Кто-то поёт за стенкой, дверью, городом, поднимается рука, в ней бокал, Советское Шампанское, год какой-то, давно это было, за Организатора… Вдохновителя…, звонок в дверь, в коридоре — квартира коммунальная — суета, шумят, толкутся. Тишина. Упал бокал, разбился, хруст стекла, чей-то сапог наступил. Женский голос за… продолжает петь, патефон, это в другой квартире, доме, вселенной, в другом измерении… Услышим, услышим, снова, опять, по новой, не боись. Поют там ангелы, солдаты, хоры пенсионеров и ветеранов. Есть и там гармони, органы и патефоны.
Меланхолия любви. Где, — я вас спрашиваю, — таинство брака? Брак в Кане Галилейской. В лесу по-прежнему кричит марал весенними, прозрачными сумерками, тепло, лёгкий ветер, бриз, зефир, надувает зелёные паруса надежды, — и верь весне…, для новых чувств, для новых откровений переболит скорбящая душа. У всякого петуха есть Испания. Сегодня узнал.
И причастились вдруг сомнению деревья, рельсы и поля.

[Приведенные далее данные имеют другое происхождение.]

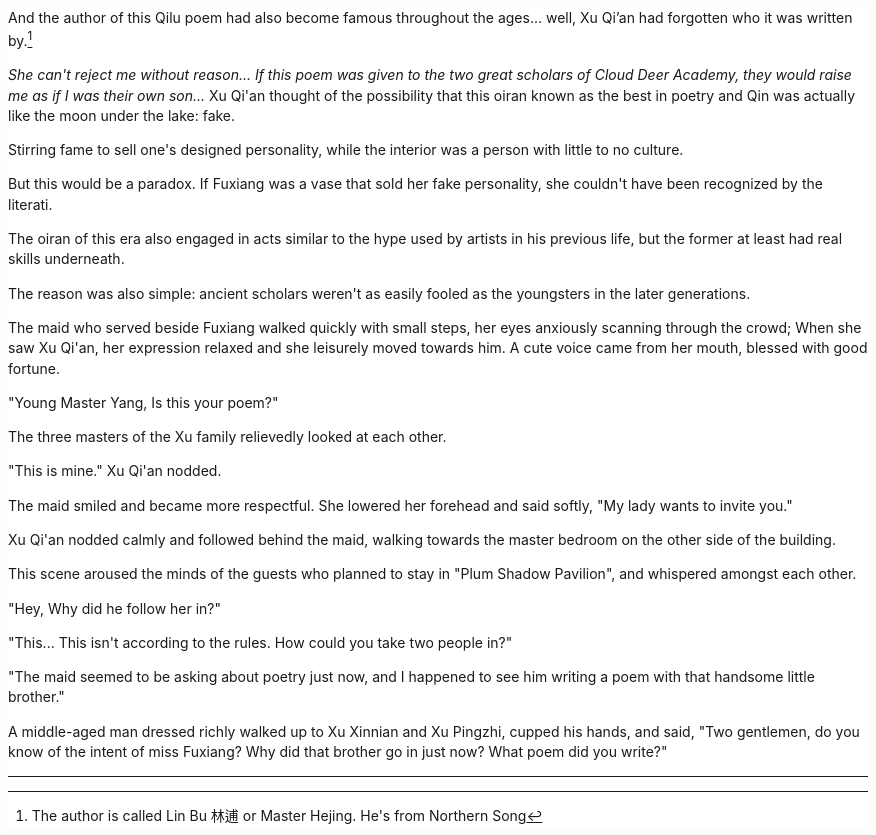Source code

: And the author of this Qilu poem had also become famous throughout the ages... well, Xu Qi’an had forgotten who it was written by.[^2]

*She can't reject me without reason... If this poem was given to the two great scholars of Cloud Deer Academy, they would raise me as if I was their own son...* Xu Qi'an thought of the possibility that this oiran known as the best in poetry and Qin was actually like the moon under the lake: fake.

Stirring fame to sell one's designed personality, while the interior was a person with little to no culture.

But this would be a paradox. If Fuxiang was a vase that sold her fake personality, she couldn't have been recognized by the literati.

The oiran of this era also engaged in acts similar to the hype used by artists in his previous life, but the former at least had real skills underneath.

The reason was also simple: ancient scholars weren't as easily fooled as the youngsters in the later generations.

The maid who served beside Fuxiang walked quickly with small steps, her eyes anxiously scanning through the crowd; When she saw Xu Qi'an, her expression relaxed and she leisurely moved towards him. A cute voice came from her mouth, blessed with good fortune.

"Young Master Yang, Is this your poem?"

The three masters of the Xu family relievedly looked at each other.

"This is mine." Xu Qi'an nodded.

The maid smiled and became more respectful. She lowered her forehead and said softly, "My lady wants to invite you."

Xu Qi'an nodded calmly and followed behind the maid, walking towards the master bedroom on the other side of the building.

This scene aroused the minds of the guests who planned to stay in "Plum Shadow Pavilion", and whispered amongst each other.

"Hey, Why did he follow her in?"

"This... This isn't according to the rules. How could you take two people in?"

"The maid seemed to be asking about poetry just now, and I happened to see him writing a poem with that handsome little brother."

A middle-aged man dressed richly walked up to Xu Xinnian and Xu Pingzhi, cupped his hands, and said, "Two gentlemen, do you know of the intent of miss Fuxiang? Why did that brother go in just now? What poem did you write?"

---

[^1]: A talent in both Qin and Poetry    
[^2]: The author is called Lin Bu 林逋 or Master Hejing. He's from Northern Song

Послышался плеск, когда кто водную гладь разгребает, потом воркование, шебуршение, будто горло полощут, и ещё дополнительные звуки, не разобрать, как раз кюрдемир открыли, что за шум, выпить спокойно не дадут, да это Эгидий купаться пошёл, купается, значит, как купается, он же плавать не умеет, вот, подтверждение, доказательство, тихо, вода остановилась, выходит, утонул, утонул, стало быть, Эгидий, какой ужас, да что за ужас, — небытие отверзлось зренью, — умел бы плавать, не утонул, оно, бесспорно, логично, но… был день, небо, стала ночь, донный песок, камни, коряги, ил, водоросли, кувшинки, наяд увидит, сведёт знакомство. Выпили кюрдемира.

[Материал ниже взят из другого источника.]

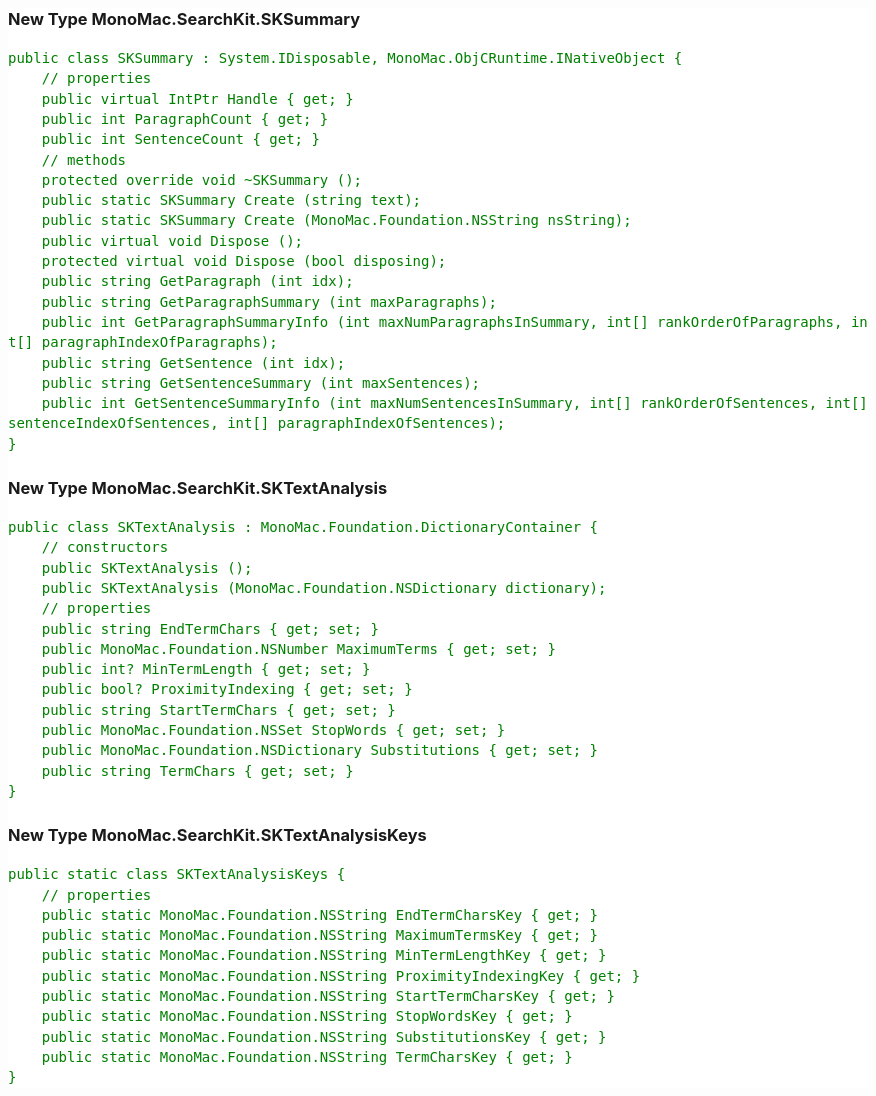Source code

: ### New Type MonoMac.SearchKit.SKSummary

<pre style='color: green'>
public class SKSummary : System.IDisposable, MonoMac.ObjCRuntime.INativeObject {
	// properties
	public virtual IntPtr Handle { get; }
	public int ParagraphCount { get; }
	public int SentenceCount { get; }
	// methods
	protected override void ~SKSummary ();
	public static SKSummary Create (string text);
	public static SKSummary Create (MonoMac.Foundation.NSString nsString);
	public virtual void Dispose ();
	protected virtual void Dispose (bool disposing);
	public string GetParagraph (int idx);
	public string GetParagraphSummary (int maxParagraphs);
	public int GetParagraphSummaryInfo (int maxNumParagraphsInSummary, int[] rankOrderOfParagraphs, int[] paragraphIndexOfParagraphs);
	public string GetSentence (int idx);
	public string GetSentenceSummary (int maxSentences);
	public int GetSentenceSummaryInfo (int maxNumSentencesInSummary, int[] rankOrderOfSentences, int[] sentenceIndexOfSentences, int[] paragraphIndexOfSentences);
}
</pre>

### New Type MonoMac.SearchKit.SKTextAnalysis

<pre style='color: green'>
public class SKTextAnalysis : MonoMac.Foundation.DictionaryContainer {
	// constructors
	public SKTextAnalysis ();
	public SKTextAnalysis (MonoMac.Foundation.NSDictionary dictionary);
	// properties
	public string EndTermChars { get; set; }
	public MonoMac.Foundation.NSNumber MaximumTerms { get; set; }
	public int? MinTermLength { get; set; }
	public bool? ProximityIndexing { get; set; }
	public string StartTermChars { get; set; }
	public MonoMac.Foundation.NSSet StopWords { get; set; }
	public MonoMac.Foundation.NSDictionary Substitutions { get; set; }
	public string TermChars { get; set; }
}
</pre>

### New Type MonoMac.SearchKit.SKTextAnalysisKeys

<pre style='color: green'>
public static class SKTextAnalysisKeys {
	// properties
	public static MonoMac.Foundation.NSString EndTermCharsKey { get; }
	public static MonoMac.Foundation.NSString MaximumTermsKey { get; }
	public static MonoMac.Foundation.NSString MinTermLengthKey { get; }
	public static MonoMac.Foundation.NSString ProximityIndexingKey { get; }
	public static MonoMac.Foundation.NSString StartTermCharsKey { get; }
	public static MonoMac.Foundation.NSString StopWordsKey { get; }
	public static MonoMac.Foundation.NSString SubstitutionsKey { get; }
	public static MonoMac.Foundation.NSString TermCharsKey { get; }
}
</pre>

И я увидела этот ужас. Огромный, большой, без начала и конца, суставчатый, гусеница, сороконожка? Нет, состав с заключёнными. Окна в решётках, и руки тянутся. Маленькая была, свой горшок ненамного переросла, в Боровичи ехала, в этой сраной компании и заболела, а поехали для меньшей сестрицы крестильную молитву заказывать. Помню, парней там было много, добрые, ласковые и душевные, все померли. Больше всех помню Федьку, только из армии вернулся, и после каждого стакана бежал к кадке с фикусом мочиться. Сам-то он участливый, чуткий, — помню, — а как-то неловко, неудобно.
В Боровичи ехали с Московского вокзала. Народу — не то что яблоку, сопле упасть было негде.
Гобои, валторны, арфы, почему нельзя писать в разных тональностях, прециозностъ, претенциозность дурного — мове, одни мовешки, нехорошо — вкуса, дариус мийо, дали сальватор, обновить искусство аранжировки, инструментальное мастерство солистов, над вымыслом слезами обольюсь, ну и обливайся, что это за музыка, не чувствую, не понимаю, не верю, кишки тянет, нет, что ни говори, а без музыки лучше, соло на саксофоне, соло на ундервуде, тоже мне аллегория. Мочегонное, а не аллегория. Заркина горка — окраина, далеко от эрмитажей и прочих сокровищ искусства, европейских и асторий с рестораном «чайка» для среднего офицерского состава, не выше майора, а девушек сколько, вполне умеренного возраста, и пиво, не говоря о столичной с московской, всегда было, и килька, официант вежливый, понимает, с собой приноси сколько хошь, но аккуратно, с учётом обстановки. Тётя Нюра пришла как раз, когда всей семьёй собрались вешаться, крюк и верёвка в доме были, а что ещё оставалось, блокада и хлебные карточки потеряны, отец семейства — растяпа, бедолага, страдалец — все до единой потерял. Тётя Нюра вовремя поспела, к семейному совету, совету в Филях, сегодня кончить или до завтра подождать, отложить, помучиться, надежду до утра в окоченевших ручках погреть, пять человек, десять рук, десять ладошек, из них шесть ладошек детских. Спасибо Нюре, нашла и через мёртвый, погружённый в ледниковый период — без фонарей, печек, лампочек ильича — город в своих полуживых ладошках принесла.